Task description » Set out exactly, line by line, the stretch of data below that begins at the line containing "Koordinierungsausschusses und des" and ends at the line containing "listen. Preparatnavn er", with both ends kept.

[Extracted page text data]
+ + + + + + +

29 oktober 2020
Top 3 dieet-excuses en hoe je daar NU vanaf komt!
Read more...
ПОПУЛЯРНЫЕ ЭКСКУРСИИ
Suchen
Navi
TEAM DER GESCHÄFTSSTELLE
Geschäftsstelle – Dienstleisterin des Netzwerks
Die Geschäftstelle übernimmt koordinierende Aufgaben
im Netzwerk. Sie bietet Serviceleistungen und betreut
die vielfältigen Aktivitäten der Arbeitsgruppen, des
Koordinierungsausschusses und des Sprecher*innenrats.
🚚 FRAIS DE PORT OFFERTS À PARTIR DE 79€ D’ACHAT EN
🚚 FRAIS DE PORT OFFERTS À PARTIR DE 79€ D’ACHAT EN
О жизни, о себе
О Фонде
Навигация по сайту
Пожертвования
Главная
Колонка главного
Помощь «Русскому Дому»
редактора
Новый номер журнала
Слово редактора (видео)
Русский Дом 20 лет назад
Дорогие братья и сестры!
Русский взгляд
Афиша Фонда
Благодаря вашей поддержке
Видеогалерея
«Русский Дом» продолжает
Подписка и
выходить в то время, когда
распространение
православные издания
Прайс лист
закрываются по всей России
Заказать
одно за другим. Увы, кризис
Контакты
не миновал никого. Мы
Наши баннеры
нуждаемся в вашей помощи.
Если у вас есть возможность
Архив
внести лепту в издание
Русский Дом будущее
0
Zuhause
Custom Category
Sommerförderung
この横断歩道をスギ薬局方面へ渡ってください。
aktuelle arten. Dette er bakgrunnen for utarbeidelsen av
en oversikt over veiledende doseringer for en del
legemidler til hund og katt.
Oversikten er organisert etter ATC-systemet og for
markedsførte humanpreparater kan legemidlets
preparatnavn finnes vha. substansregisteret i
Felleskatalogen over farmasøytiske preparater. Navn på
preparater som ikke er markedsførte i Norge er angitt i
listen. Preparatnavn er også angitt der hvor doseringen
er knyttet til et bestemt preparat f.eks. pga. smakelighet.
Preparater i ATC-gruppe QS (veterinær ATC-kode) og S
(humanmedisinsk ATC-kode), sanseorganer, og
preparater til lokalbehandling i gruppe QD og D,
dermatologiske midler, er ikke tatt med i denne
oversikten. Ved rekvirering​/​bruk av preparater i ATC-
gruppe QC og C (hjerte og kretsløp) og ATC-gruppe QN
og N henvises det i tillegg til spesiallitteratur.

+ + + + + + +

Written answer »
Koordinierungsausschusses und des Sprecher*innenrats.
🚚 FRAIS DE PORT OFFERTS À PARTIR DE 79€ D’ACHAT EN
🚚 FRAIS DE PORT OFFERTS À PARTIR DE 79€ D’ACHAT EN
О жизни, о себе
О Фонде
Навигация по сайту
Пожертвования
Главная
Колонка главного
Помощь «Русскому Дому»
редактора
Новый номер журнала
Слово редактора (видео)
Русский Дом 20 лет назад
Дорогие братья и сестры!
Русский взгляд
Афиша Фонда
Благодаря вашей поддержке
Видеогалерея
«Русский Дом» продолжает
Подписка и
выходить в то время, когда
распространение
православные издания
Прайс лист
закрываются по всей России
Заказать
одно за другим. Увы, кризис
Контакты
не миновал никого. Мы
Наши баннеры
нуждаемся в вашей помощи.
Если у вас есть возможность
Архив
внести лепту в издание
Русский Дом будущее
0
Zuhause
Custom Category
Sommerförderung
この横断歩道をスギ薬局方面へ渡ってください。
aktuelle arten. Dette er bakgrunnen for utarbeidelsen av
en oversikt over veiledende doseringer for en del
legemidler til hund og katt.
Oversikten er organisert etter ATC-systemet og for
markedsførte humanpreparater kan legemidlets
preparatnavn finnes vha. substansregisteret i
Felleskatalogen over farmasøytiske preparater. Navn på
preparater som ikke er markedsførte i Norge er angitt i
listen. Preparatnavn er også angitt der hvor doseringen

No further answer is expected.